Yesteday I explained SH to one of our artists and I tried to do that cutting most of the mathematical stuff.
We had a conversion like that:

me: so..you wanna know what SH are..ok.. do you know what blendshapes are?
him: yes, of course I do
me: then you know that basicly someone models some basic facial expressions for a character
and then an animator actually animates it blending together different poses.
him : I'm perfectly confident with this concept, it's very simple
me: Cool. now you know that more basic poses you have to combine together and more chances has an animator to obtain what he wants to see on screen.
him : Yes, that's obvious.
me: That's it, then you know what SH are. We use a set of pre built lighting poses and we combine them together to obtain a lighting enviroment. More poses we use more accurate can be our lighting representation, but also more expensive to compute and to store.
The basic lighiting poses are defined by some mathematical formula, so we don't have an artist or a programmer defining them, this is the most striking difference between SH and blend shapes.
him: What? is it that simple?
me: Yep, this is the basic concept
him: I see the light!

Well..the last line was made up by me, but all the rest is more or less real :)

Marco
 
My turn...

I'm sure you know spherical envmaps which are textures you can map onto a sphere. I you are at the center of this sphere, for any direction you can look at, you can get a color by looking into this texture.
Spherical harmonics are essentially the same thing, just a function giving you a value for any direction. They are usually much smaller than envmap thought (image a envmap of 16x8 for instance...)

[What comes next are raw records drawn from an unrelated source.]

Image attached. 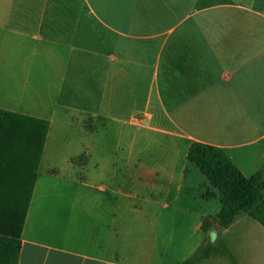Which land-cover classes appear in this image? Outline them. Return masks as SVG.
I'll return each mask as SVG.
<instances>
[{"label": "crops", "instance_id": "obj_1", "mask_svg": "<svg viewBox=\"0 0 264 264\" xmlns=\"http://www.w3.org/2000/svg\"><path fill=\"white\" fill-rule=\"evenodd\" d=\"M0 109L49 123L18 264H180L222 206L190 145L264 167V0H0ZM218 237L264 264L250 214Z\"/></svg>", "mask_w": 264, "mask_h": 264}, {"label": "trees", "instance_id": "obj_2", "mask_svg": "<svg viewBox=\"0 0 264 264\" xmlns=\"http://www.w3.org/2000/svg\"><path fill=\"white\" fill-rule=\"evenodd\" d=\"M49 123L46 120L0 109V264H18L21 230L36 179ZM188 159L209 180L206 198L220 195L221 209L206 216L200 246L180 264H198L212 254H221L235 264L233 253L218 237L239 212H246L264 226V167L245 177L217 146L194 142ZM217 226V231L210 229Z\"/></svg>", "mask_w": 264, "mask_h": 264}, {"label": "water", "instance_id": "obj_3", "mask_svg": "<svg viewBox=\"0 0 264 264\" xmlns=\"http://www.w3.org/2000/svg\"><path fill=\"white\" fill-rule=\"evenodd\" d=\"M217 229H218V227L215 225V226H213V227L210 229L209 233L212 232V231H216Z\"/></svg>", "mask_w": 264, "mask_h": 264}, {"label": "rangeland", "instance_id": "obj_4", "mask_svg": "<svg viewBox=\"0 0 264 264\" xmlns=\"http://www.w3.org/2000/svg\"><path fill=\"white\" fill-rule=\"evenodd\" d=\"M73 162V161H72Z\"/></svg>", "mask_w": 264, "mask_h": 264}]
</instances>
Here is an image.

As you know as well, image can represent different data: color, alpha, normal. Same thing for spherical harmonics.
When it is used for ambient occlusion for instance, it can store the amount of light which reach one given point on an object. Again, imagine you are on that point, you can look around: when you see the light (the sky) the value is hight (white). When you don't see the light (because it is occluded by another part of the object), this is black.

SH can be used for many other different things. I believe their first use in computer graphics was for radiosity (a form of global illumination).
 
Why not simplify everything and just use a Fourier Transform?
While spherical harmonics and Fourier transforms are similar, they are not the same. Spherical harmonics work only on the surface of a sphere. Fourier transforms work only on flat surfaces.
 
Couldn't you use a flat surface and then use texture mapping to map it over an entity or will the result be wrong due to doing the FT on a different surface?

Surely you could map a FT flat surface in some manner to a curved object?
 
Yes, but it will be distorted. Size scales won't accurately be represented in the Fourier transform.
 
Ignore all these people
its actually the sound made by a round harmonica........
Well, technically, if you have a spherical sound source, the waves produced could be well-expressed as a combination of spherical Bessel functions (spherical Bessel functions are just waves in the radial direction in a spherically-symmetric system) and spherical harmonics.
 
Yesteday I explained SH to one of our artists and I tried to do that cutting most of the mathematical stuff.
I was going to do a graphical representation of my argument, which would basically boil down to illustrating the same point that you're making, but then I'd have to generate some images, and was too lazy to do that.

But you're right. Forget all the math. If you combine the inputs, you get a combination of outputs. It's as simple as that.